Why do you feel OK taking advantage of a buy-one-get-one-free deal? These stores aren't stupid. They know people do this. They do a cost-benefit analysis on their return policies and decide that they're OK with this gaming because it is compensated in other areas. Their salespeople can tell prospective customers, "Hey, you're not committing to anything. If you don't 100% want to keep it, you can just bring it back with our awesome return policy." They do this knowing that most people won't even if they're not completely happy. The flip side is that we actually get to take them up on the offer.

On the other hand, I don't personally do this because I'd rather just work a little more and properly rent or buy. Seems like less work in the long run.

I'm a student so the return policy way is really the cheapest out there. As to why people feel OK doing it, why shouldn't we? Costco, in particular, offers an unusually long return policy. I don't exactly return underwear or dirty plates, but electronic devices I don't see a problem with. A good example would be needing a good laptop for about a week or two when the university Debian based towers just don't cut it anymore.

I mean, anyone who's used an IDE written in Java will agree.

It feels to me like living outside of one's means.

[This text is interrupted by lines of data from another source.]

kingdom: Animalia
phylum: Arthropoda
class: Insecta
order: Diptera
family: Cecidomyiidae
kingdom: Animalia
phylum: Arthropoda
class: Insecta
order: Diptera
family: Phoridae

It usually feels to me that if you don't want someone to take up the offer you need to have tighter returns policies. I see why companies do it, for the vast majority of people buying the product it's like an added bonus if something goes astray. This opens the system to gaming by the small minority of customers but still the benefits to the companies sales far outweigh the cost. If everyone was doing it I'm sure the companies would be a lot less generous with their returns.

Reminds me of a story a friend who works at EB Games (some campany as gamestop in america). Every week or 2 a lady would come in and exchange a game she purchased for her kids for another one, usually just falling inside the exchange period. Essentially she was using EB as a free game rental store. Eventually they cut her off but not before she had well and truly gotten value for money on whatever she had originally paid.

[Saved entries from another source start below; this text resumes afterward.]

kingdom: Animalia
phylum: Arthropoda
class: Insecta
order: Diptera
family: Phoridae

If there is an opportunity to have something you temporarily need and likely wont need beyond the given project, then how is that not simply utilizing the system in place? It's a life hack.

>> It's a life hack.

No, it's unethical and cheap.

Cheap? Definitely. Unethical? Its in their policy. I pay the annual Costco membership after all.

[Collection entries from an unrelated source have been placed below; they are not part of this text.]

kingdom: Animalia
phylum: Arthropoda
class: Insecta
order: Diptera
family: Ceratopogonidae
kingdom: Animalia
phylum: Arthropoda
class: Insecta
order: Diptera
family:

You know what? Just because it's legal doesn't make it right.

If too many people do this, then the policy will change, and ruin it for everyone else.

You pay an annual membership so that costco can locate their businesses in cheap areas zoned for wholesale/warehouse outfits, not regular retail, saving them a ton of money. They have to charge you a membership fee - it's members only shopping.

Thanks for mass downvoting all my comments, whoever you are.

It wasn't me, but hey - the System lets people do it, so it must be okay to do it.

Totally. Which is why I said "thanks for downvoting". I'm happy disagreement resulted in deserved punishment.